▸ GIVEN EXERCISE:
Please write out the rows below again with "scientific name" renamed to "binomial name" and everything else unchanged, leaving out the pictures.

----

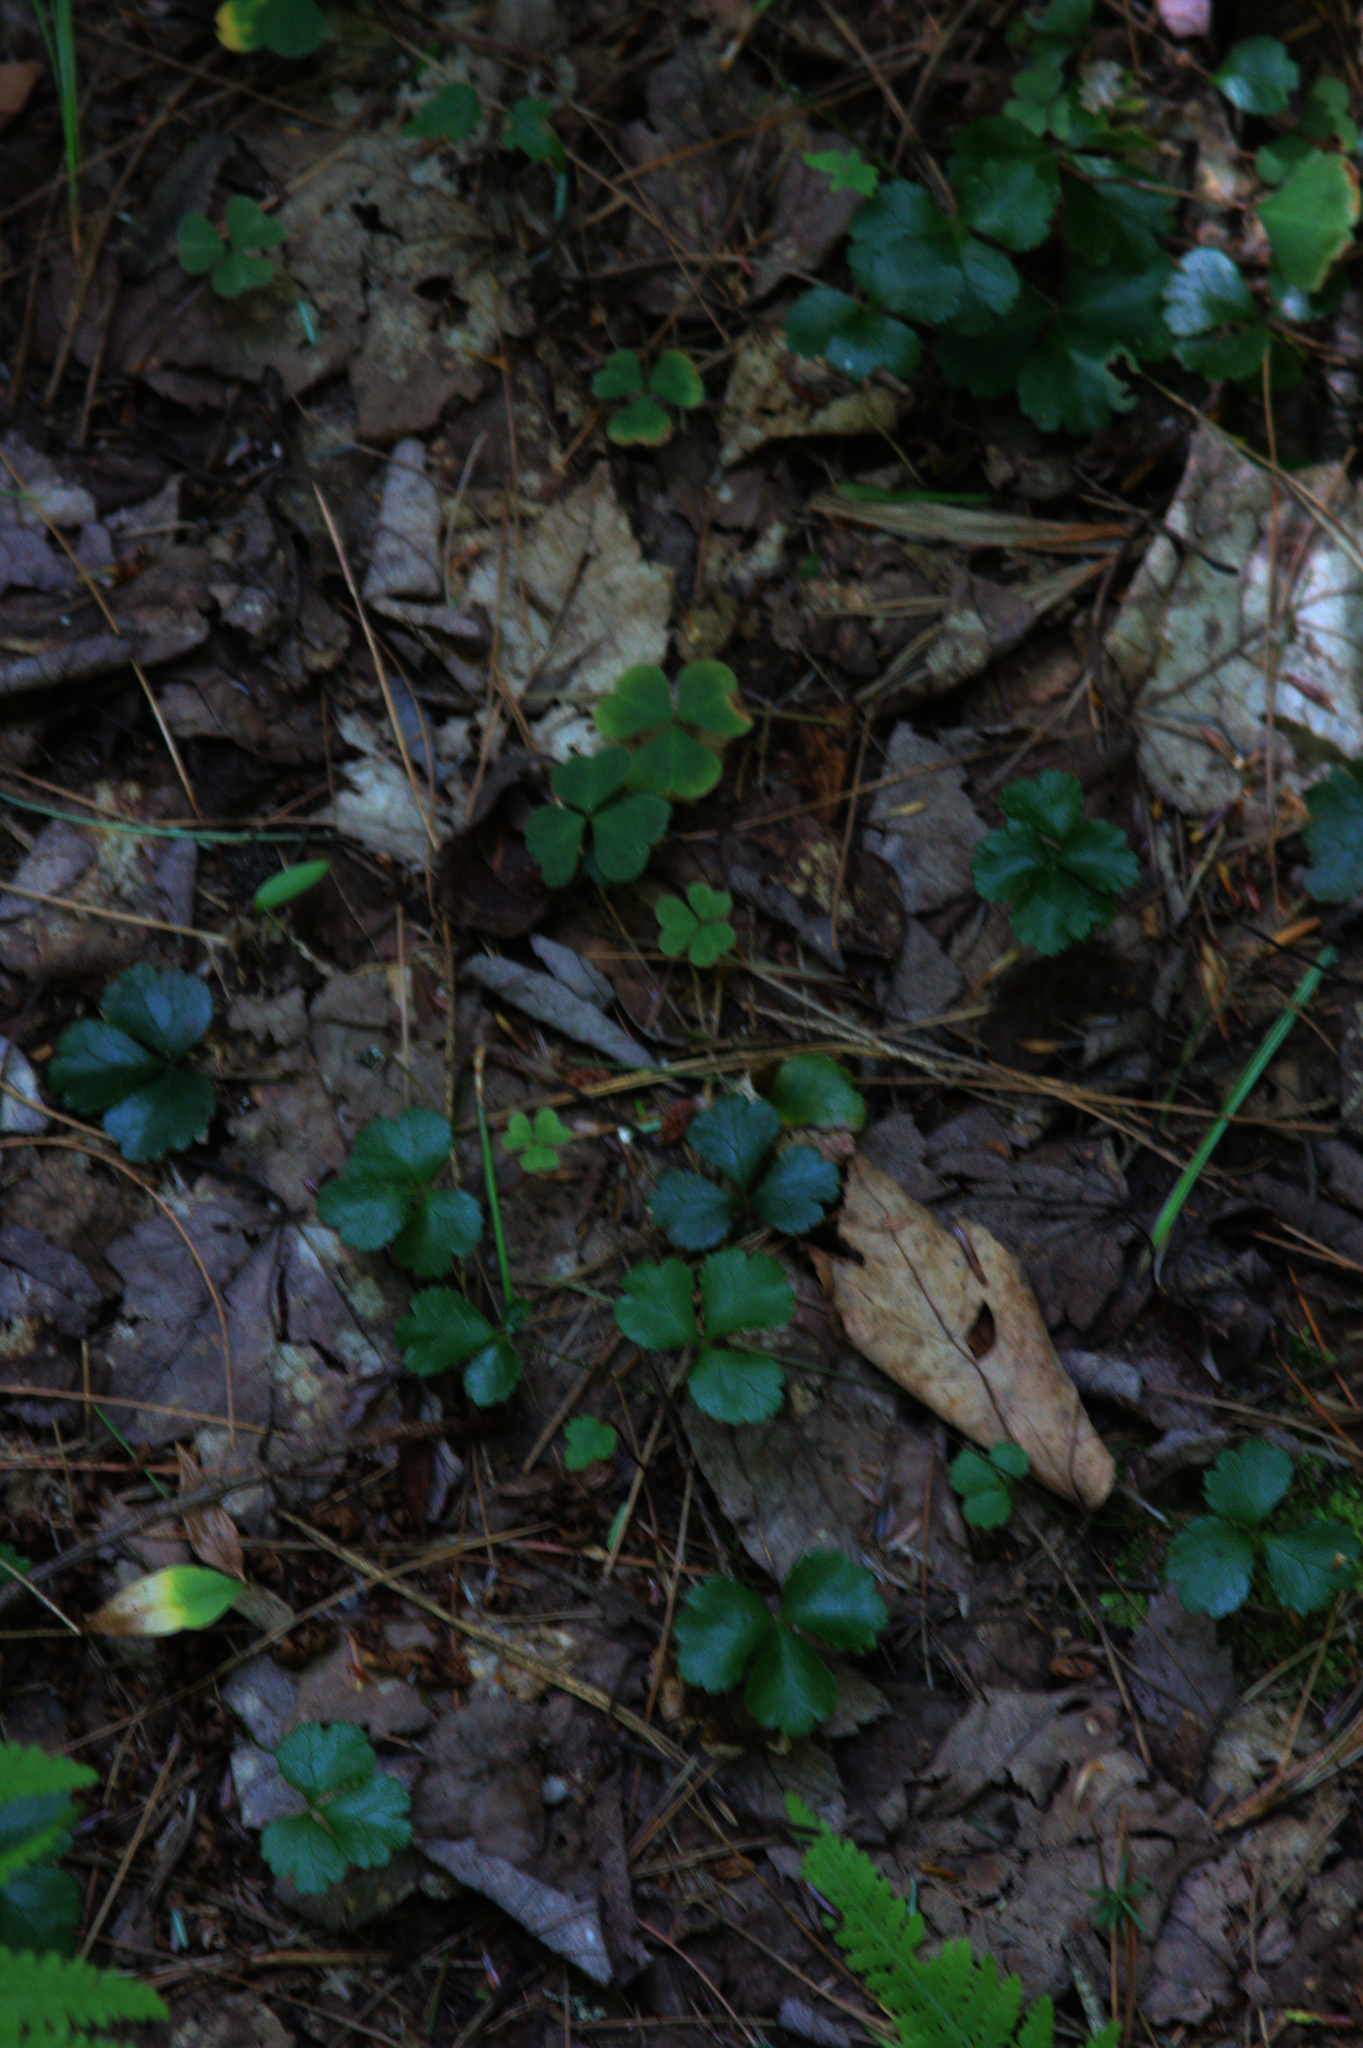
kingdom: Plantae
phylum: Tracheophyta
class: Magnoliopsida
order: Ranunculales
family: Ranunculaceae
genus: Coptis
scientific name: Coptis trifolia
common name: Canker-root
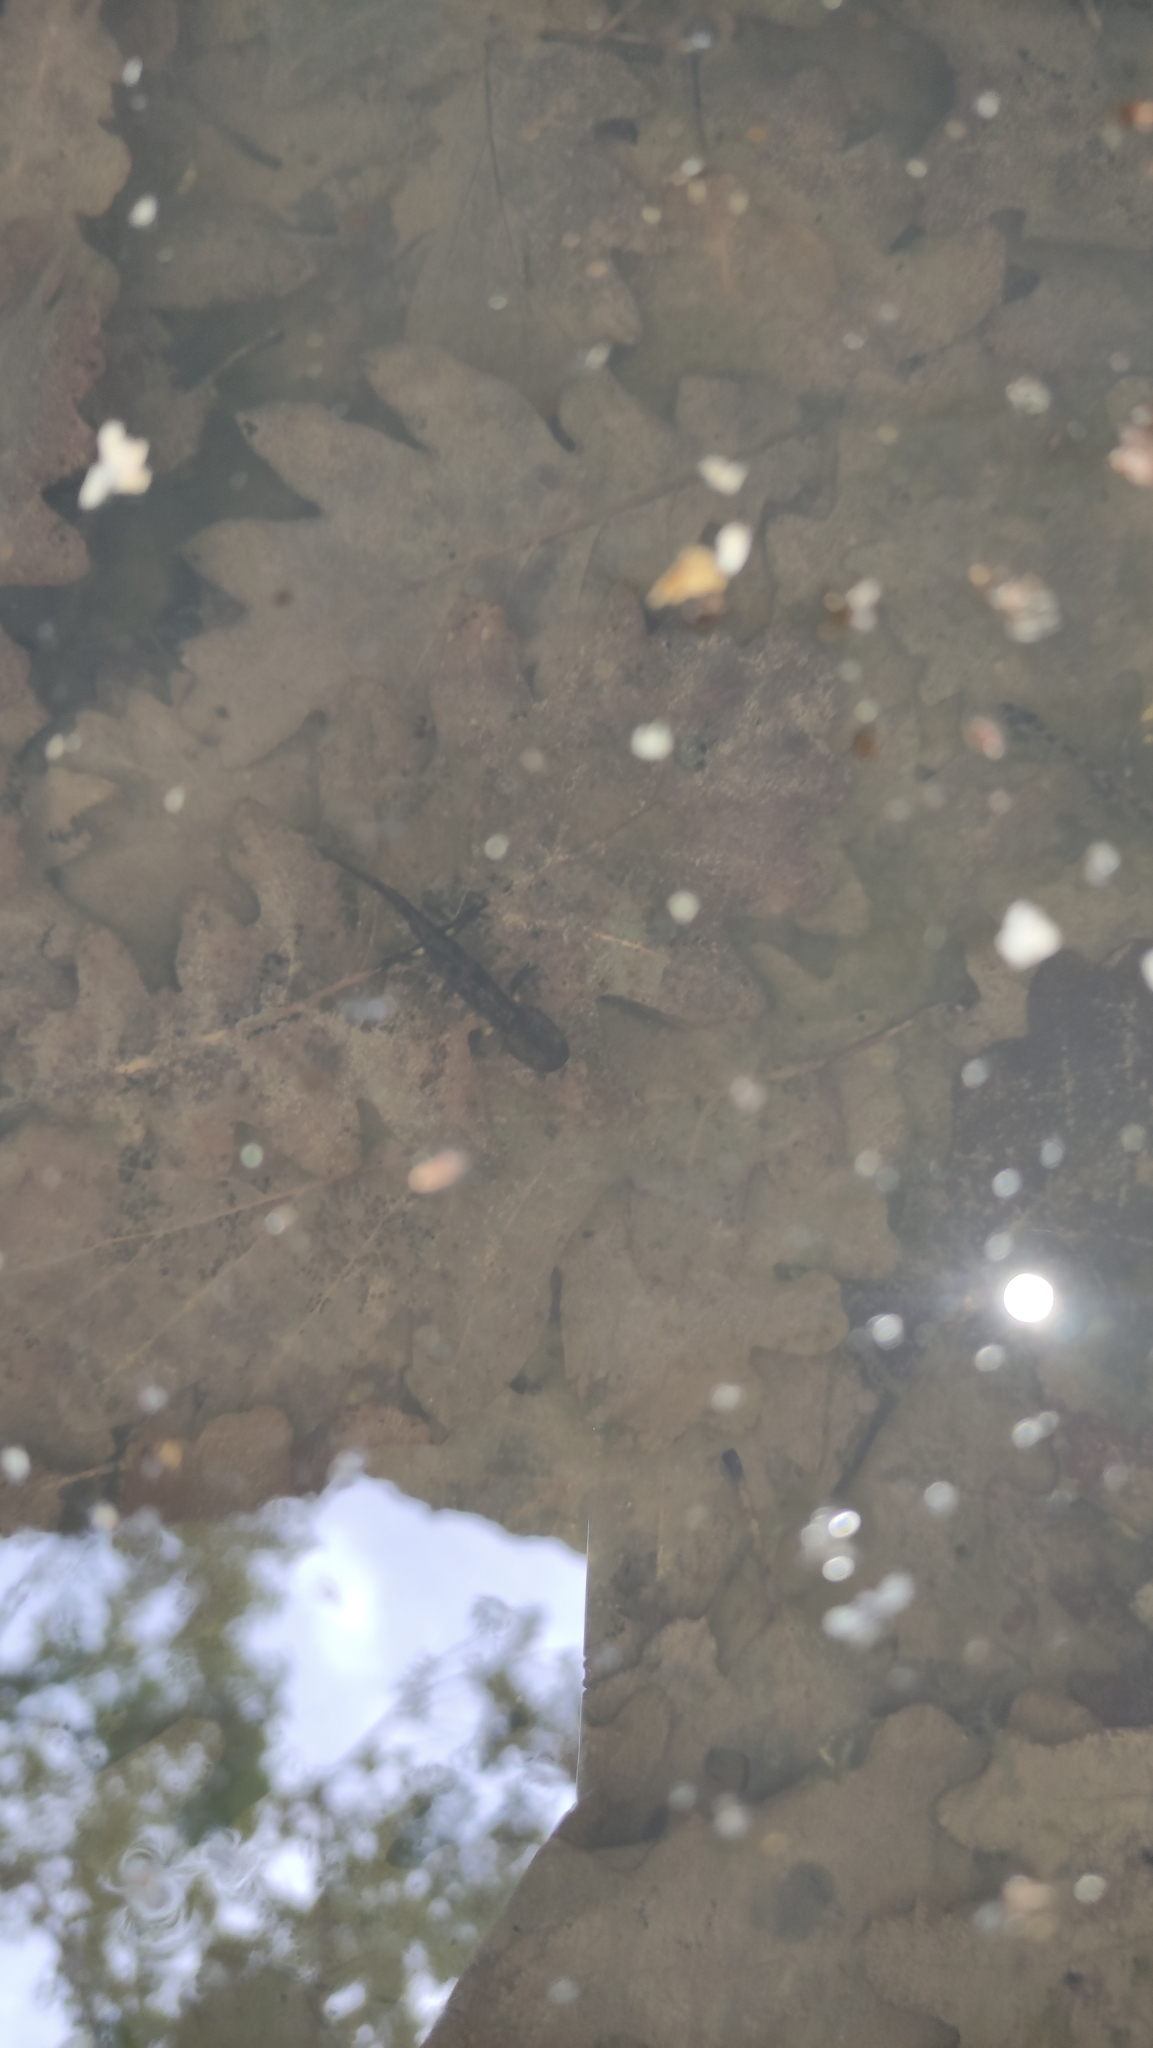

----

▸ PROBLEM SOLUTION:
kingdom: Plantae
phylum: Tracheophyta
class: Magnoliopsida
order: Ranunculales
family: Ranunculaceae
genus: Coptis
binomial name: Coptis trifolia
common name: Canker-root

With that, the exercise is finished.